Marco Polo said they have “Roses as big as cabbages.” Why, of course, he was talking about peonies. These glamorous flowers will soon grace our gardens.

There are a few different varieties of peonies. I have the herbaceous or bush peonies in my garden, which I see most of in gardens. Others include the tree and intersectional peonies.
Peonies love the sun and need four to six hours each day to produce large flowers. Keep this in mind when choosing your planting location. Look for a spot with good drainage and one where the deep-rooted peony will not have to compete with large tree root systems.
Also, peonies do not like to be disturbed and can live for 100 years, so give careful consideration to where you want to plant. I suggest a location that offers you a view of the bush in bloom. You don’t want to miss these flowers.

The bushes will grow about 3 feet tall and wide. By not crowding them and giving them room to breathe, the air circulation will help keep them disease resistant. Oh, speaking of resistant, the deer will walk right by and not munch on your peonies.

Although they bloom in the spring, mine around Memorial Day, and can be planted in the spring, they do better when planted in the fall. That said, I see them in the nurseries now, not later in the year.

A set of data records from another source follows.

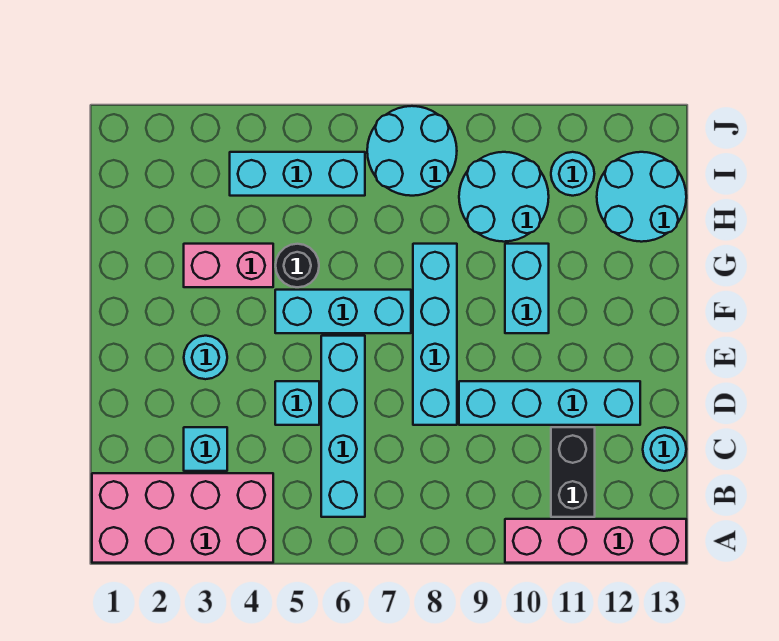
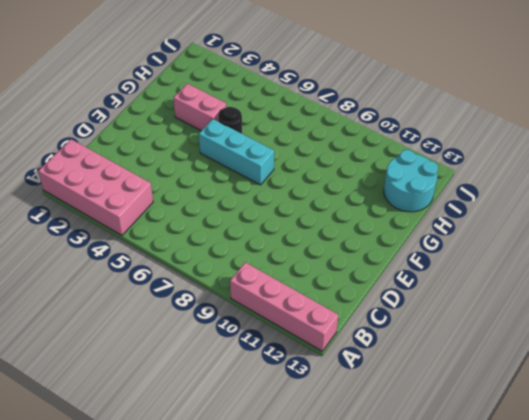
none -> cyan brick B6:E6 level 1
none -> black brick B11:C11 level 1
none -> cyan brick C3 level 1

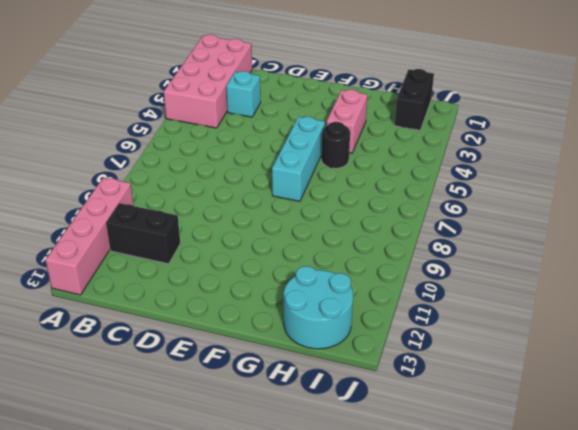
black brick I1:I2 level 1 -> none
none -> cyan brick B6:E6 level 1
none -> cyan round brick C13 level 1
none -> cyan brick D5 level 1

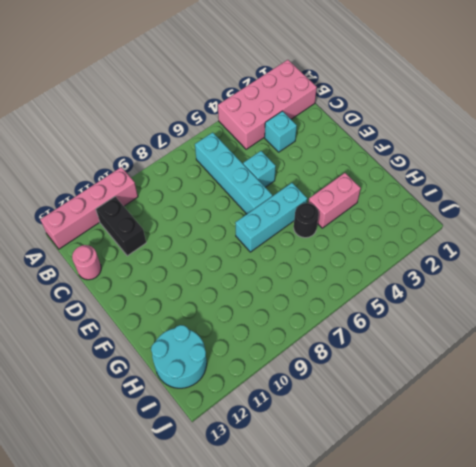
pink round brick C13 level 1 -> cyan round brick C13 level 1
none -> cyan brick D8:G8 level 1
none -> cyan brick D9:D12 level 1
none -> cyan round brick E3 level 1

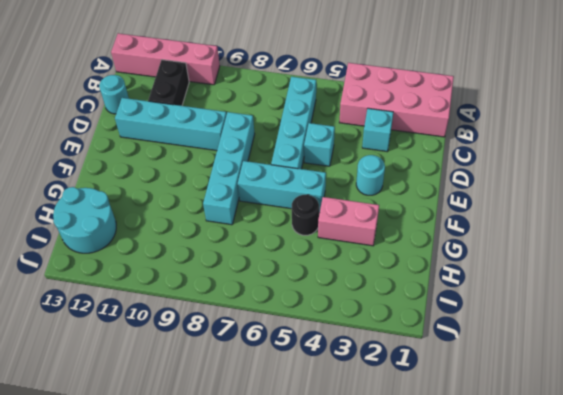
none -> cyan brick F10:G10 level 1
none -> cyan round brick H9:I10 level 1
none -> cyan brick I4:I6 level 1

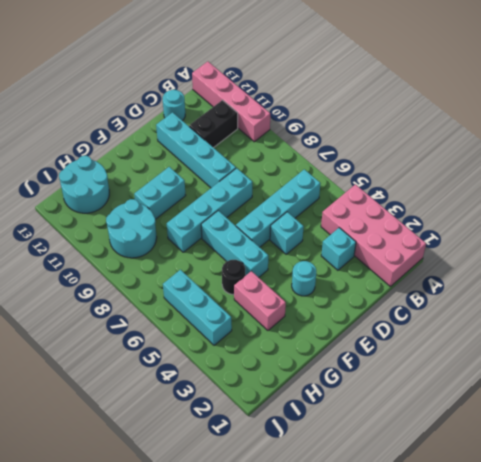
none -> cyan round brick I7:J8 level 1
none -> cyan round brick I11 level 1

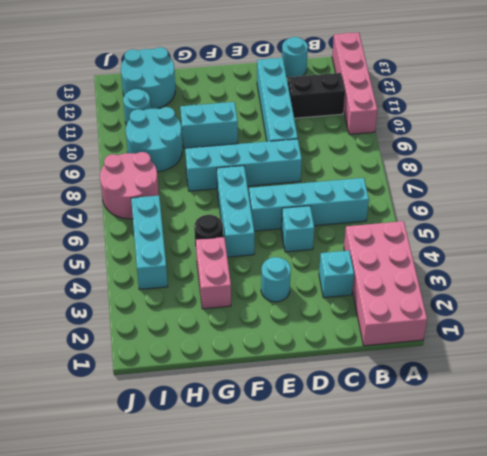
pink round brick I7:J8 level 1 -> cyan round brick I7:J8 level 1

Spending the time to get planting right will be worth the work. Dig your hole and add organic matter to the soil. Peonies don’t like wet feet, so you want the soil to drain easily. The top of the plant — or, if bare roots, the eyes (like little sprouts on a potato) — should be 1 inch below ground.

But here’s the thing: Peonies need a year to adjust and develop their root system before blooming. Be patient. Remember, this plant will be around for generations; it needs to get comfortable in its surroundings.

Peonies come in just about every color, and although they only bloom in the spring, the foliage will stay green all season, dying back late in the fall. It’s okay to cut it back once it begins to turn brown; it will start all over again in the spring. Peonies grow well in zones 3-8 but not in an area with warm winters. The plants need cooler temps in winter to encourage spring bud formation.

I noticed my peonies are up and anywhere from 6 to 12 inches tall. This is the time to add support for the plant. I use peony rings: wire hoops with three legs that sink into the soil. I slip this over the plant while it is small, instead of wrangling it in place later. The ring will add support for the stems when the heavy blossoms arrive.

Those heavy blooms may not attract deer, but ants love them. They don’t hurt the plant and help encourage blooming by crawling inside the tight buds and easing them open in search of nectar. If you are cutting them for a bouquet, dip them in water to remove the ants before bringing them inside.

Peonies in bridal bouquets are said to bring a happy life and happy marriage to the couple. No wonder they are a popular wedding flower.

Plant them now, or plant them later and give them time. You will be rewarded with beautiful fragrant blooms for years to come. I’m not sure how old the bushes in my garden are; they were here first, but I sure do look forward to the end of May and blooming peonies being in the garden and part of my inside arrangements.